[Dataset excerpts]
[start]
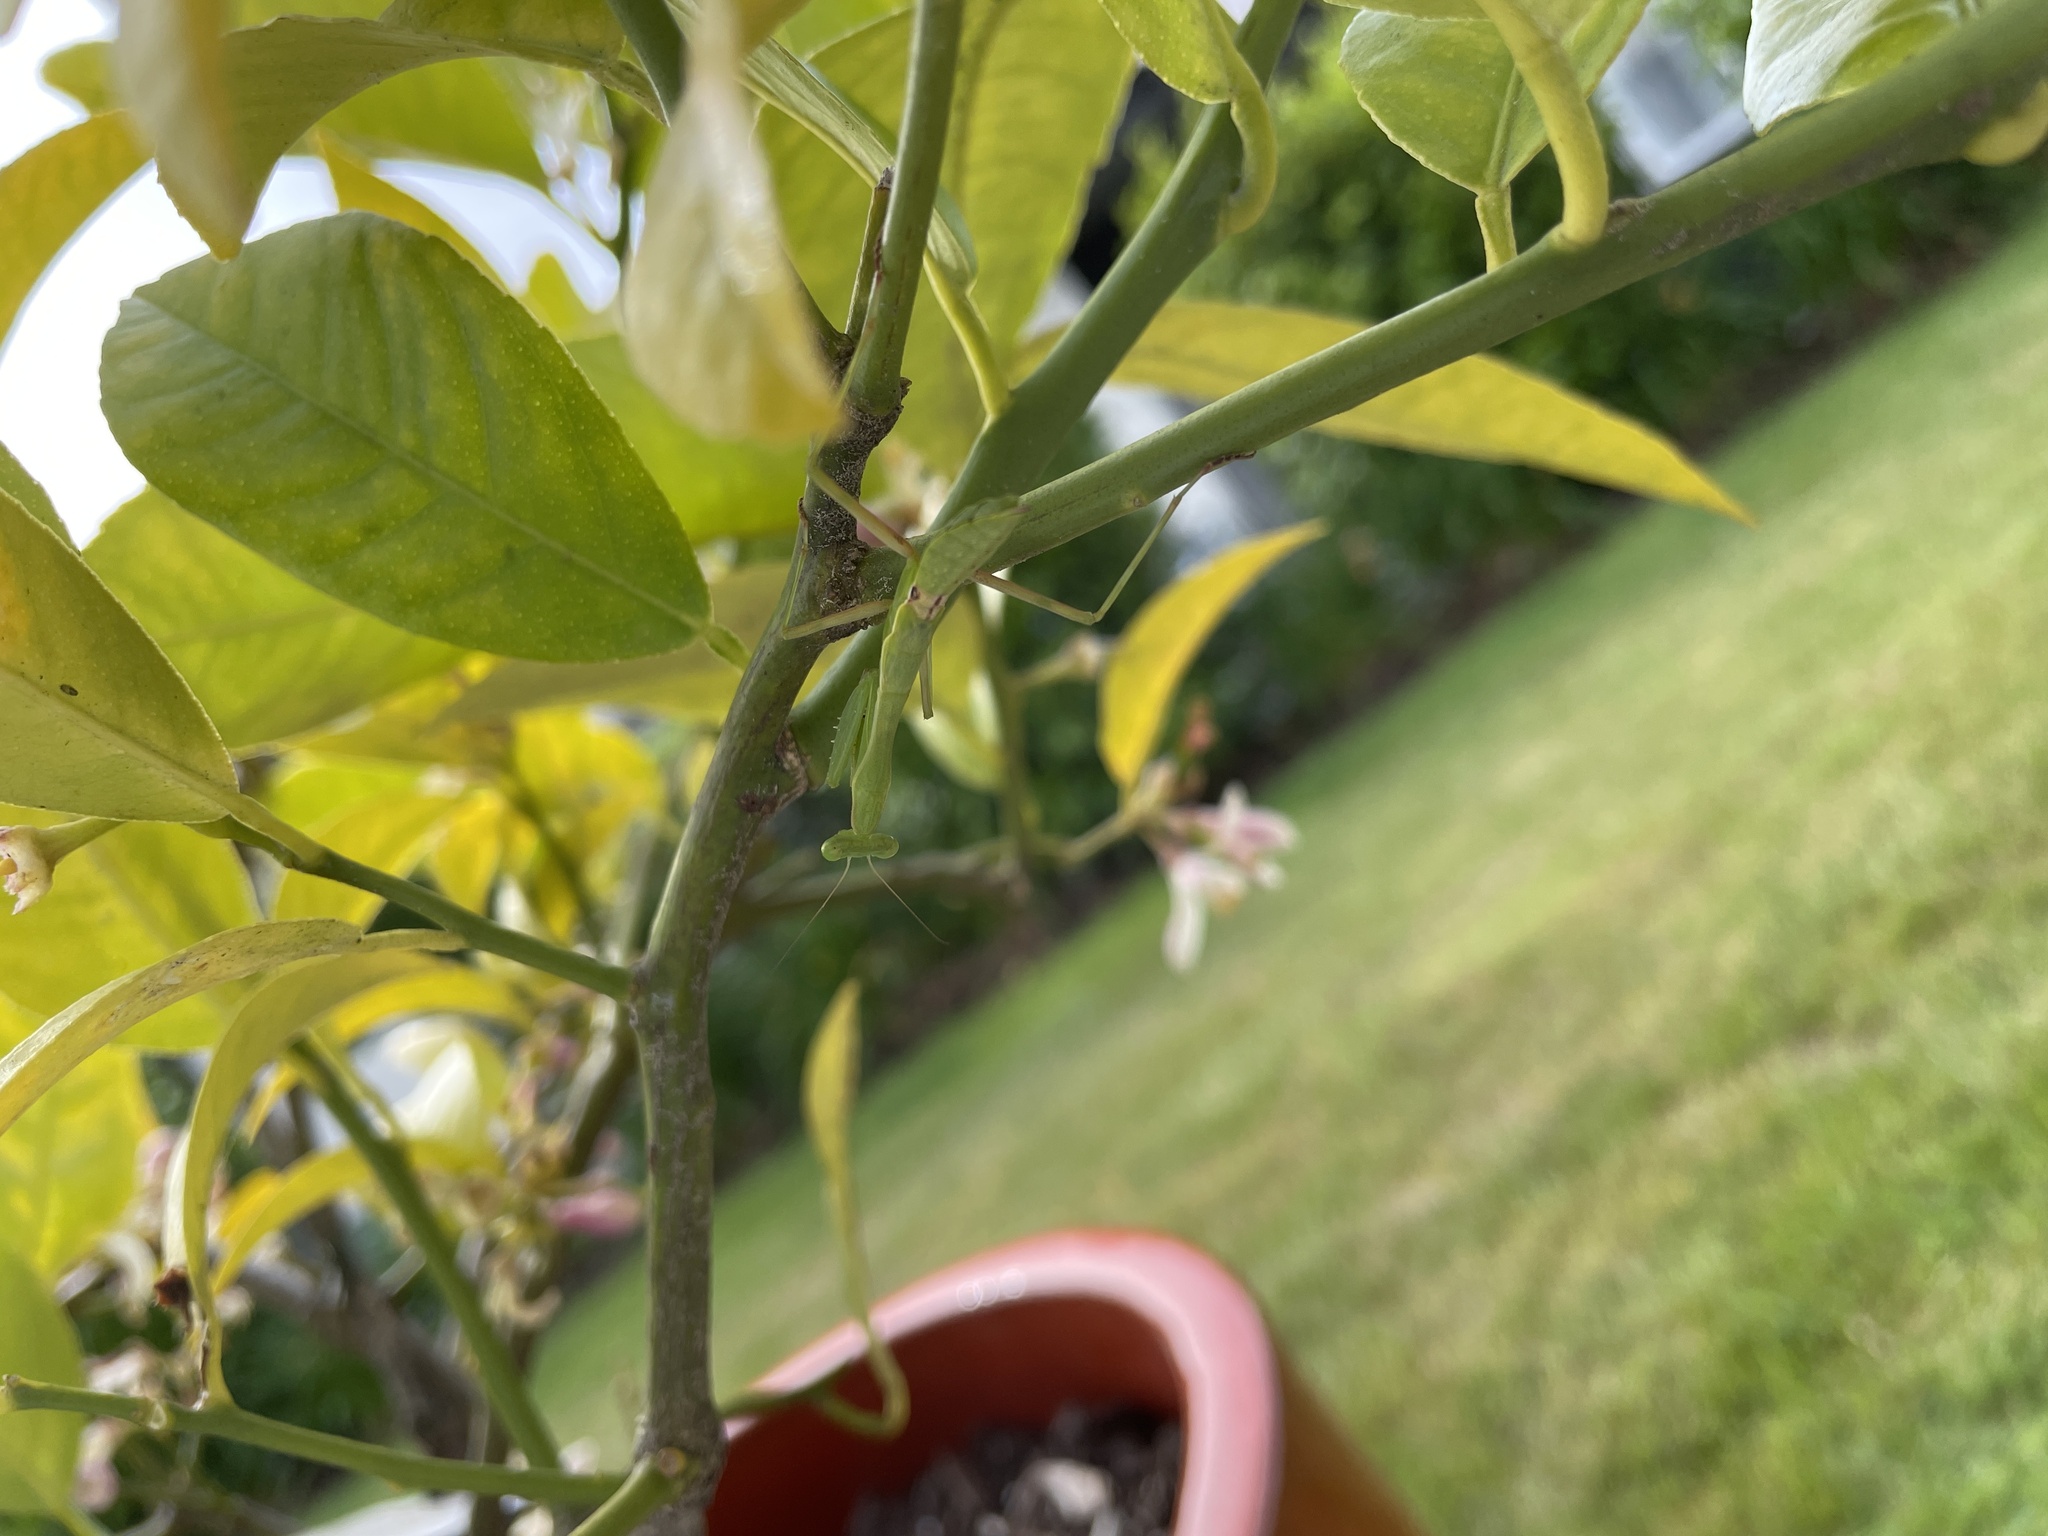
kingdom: Animalia
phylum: Arthropoda
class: Insecta
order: Mantodea
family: Miomantidae
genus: Miomantis
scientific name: Miomantis caffra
[end]
Problem to work on - Copy every line of text from the records above word for word, and leave the pictures out of your answer.

Answer to the task -
kingdom: Animalia
phylum: Arthropoda
class: Insecta
order: Mantodea
family: Miomantidae
genus: Miomantis
scientific name: Miomantis caffra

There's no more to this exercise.